Prostate cancer appears when some prostate cells lose normal control of growth and division due to several unknown reasons. Once the cancer starts to grow faster or even moves to other parts of the body, it can become very dangerous. Although the tumor in the prostate usually tends to progress slowly, it can become deadly if the tumors grow outside the gland. Diagnosing prostate cancer in the early stages can lead to a successful cure. Prostate cancer may appear at any age, but it occurs mostly post 40 years and affects 2 in 3 men after the age of 70. Prostate cancer is known to be one of the main causes for death in men.

Symptoms and causes

The risk factors for prostate cancer are ethnicity, diet, genetic hereditary and age. Prostate cancer usually affects older men and it tends to occur more often when there is a history of prostate cancer in the family. Being of African ethnicity puts a person in a higher risk category than all the other ethnicities. The experts are uncertain about the exact causes of prostate cancer, but they all agree that diet can contribute significantly. A diet consisting large quantities of fat, especially animal fat and red meat increases the risk of developing prostate cancer. Another hidden factor that might connect the risk of a high fat diet to prostate cancer is argued to be related to hormones. There have been no connections established in between prostate cancer and a healthy sexual life, vasectomy, masturbation, alcohol consumption or smoking, circumcision, infertility or other benign affections of the prostate. However there are few symptoms associated with the early stages of prostate cancer, some of the warning signs might include the following:

  • Difficulty in starting and stopping urine flow
  • Frequent need to urinate, especially at night time
  • Pain or a burn sensation during urination or ejaculation
  • Blood in urine or sperm. Among the symptoms that accompany more advanced stages of cancer are pain in the pelvic area and loss of appetite and weight

Investigation and diagnosis

The first of the tests that need to be performed to diagnose prostate cancer are – digital rectal exam to determine the size and consistency of the gland and a blood test called PSA – Prostate Specific Antigen.
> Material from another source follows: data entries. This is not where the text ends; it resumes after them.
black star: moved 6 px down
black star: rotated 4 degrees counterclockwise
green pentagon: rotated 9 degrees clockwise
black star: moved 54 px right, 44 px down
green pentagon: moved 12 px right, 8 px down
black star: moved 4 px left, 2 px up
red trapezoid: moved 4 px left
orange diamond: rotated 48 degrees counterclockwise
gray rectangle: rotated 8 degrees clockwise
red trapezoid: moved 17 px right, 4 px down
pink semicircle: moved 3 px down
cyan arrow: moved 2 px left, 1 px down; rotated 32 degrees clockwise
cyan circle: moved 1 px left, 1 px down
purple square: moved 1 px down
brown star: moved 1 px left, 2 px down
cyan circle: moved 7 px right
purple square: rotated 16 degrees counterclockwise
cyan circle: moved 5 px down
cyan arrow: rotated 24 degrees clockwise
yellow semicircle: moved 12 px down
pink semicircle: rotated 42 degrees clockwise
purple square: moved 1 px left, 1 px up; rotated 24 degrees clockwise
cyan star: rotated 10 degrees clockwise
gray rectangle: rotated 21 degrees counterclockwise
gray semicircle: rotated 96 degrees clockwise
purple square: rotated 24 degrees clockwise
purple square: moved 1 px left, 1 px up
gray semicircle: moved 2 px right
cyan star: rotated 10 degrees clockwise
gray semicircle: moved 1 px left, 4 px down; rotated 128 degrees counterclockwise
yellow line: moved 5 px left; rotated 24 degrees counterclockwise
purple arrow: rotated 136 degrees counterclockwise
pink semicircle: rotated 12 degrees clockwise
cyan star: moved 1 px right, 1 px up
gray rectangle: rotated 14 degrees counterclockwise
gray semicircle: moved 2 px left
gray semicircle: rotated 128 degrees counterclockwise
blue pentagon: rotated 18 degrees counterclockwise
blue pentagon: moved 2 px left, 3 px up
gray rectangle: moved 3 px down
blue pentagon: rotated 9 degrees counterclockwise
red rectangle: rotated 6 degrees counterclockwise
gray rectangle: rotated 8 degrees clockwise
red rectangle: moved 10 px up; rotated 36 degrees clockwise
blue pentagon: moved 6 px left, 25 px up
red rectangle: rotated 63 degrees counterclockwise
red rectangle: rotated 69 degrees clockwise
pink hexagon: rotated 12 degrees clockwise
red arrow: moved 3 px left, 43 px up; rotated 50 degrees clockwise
A small amount of PSA is generally found in blood and if the tests results show a high PSA number it can be an indication of cancer cells in the prostate. Post the initial screening, the doctor will decide whether more tests are required. A prostate biopsy may be the next step as a diagnosis can only be confirmed after microscopic examination.

Treatment and prevention

Don’t worry! The treatment options for men with prostate cancer are nowadays very promising. There is a wide array of methods to treat prostate cancer, depending on a few factors:

  • Age and life span of the patient; Stage of prostate cancer; Other health conditions like cardiovascular diseases; Patient’s interest in coping with the side effects of certain treatment options that can attract major changes on the patient’s lifestyle.

Treatment options

  • Active surveillance: it is an option for older patients and with a slow developing prostate cancer. The chances are that, considering their short life expectation, the cancer may not be affecting them. However with watchful waiting, PSA levels should be constantly monitored and digital rectal examinations to check the size of the prostate will be required, at intervals determined by a doctor.
  • Radiotherapy: there are two methods in this case.
    1. External radiation therapy- the prostate is subject to x-rays emitted by a machine outside the patient’s body.
    2. Brachytherapy- small radioactive seeds are implanted into and around the prostate gland to minimize the effect the x-rays have on the surrounding body organs.
  • Hormonal Therapy: its purpose is to cut the supply of testosterone that determines the growth & spread of cancer cells.
  • Cryotherapy: freezing cancer cells in the prostate with liquid nitrogen.
  • Surgery: this is recommended for younger patients with general good health, it is an excellent treatment strategy if the tumor is only in the prostate and hasn’t yet invaded surrounding areas. The procedure is called Radical Retropubic Prostatectomy; which is the surgical removal of the prostate gland.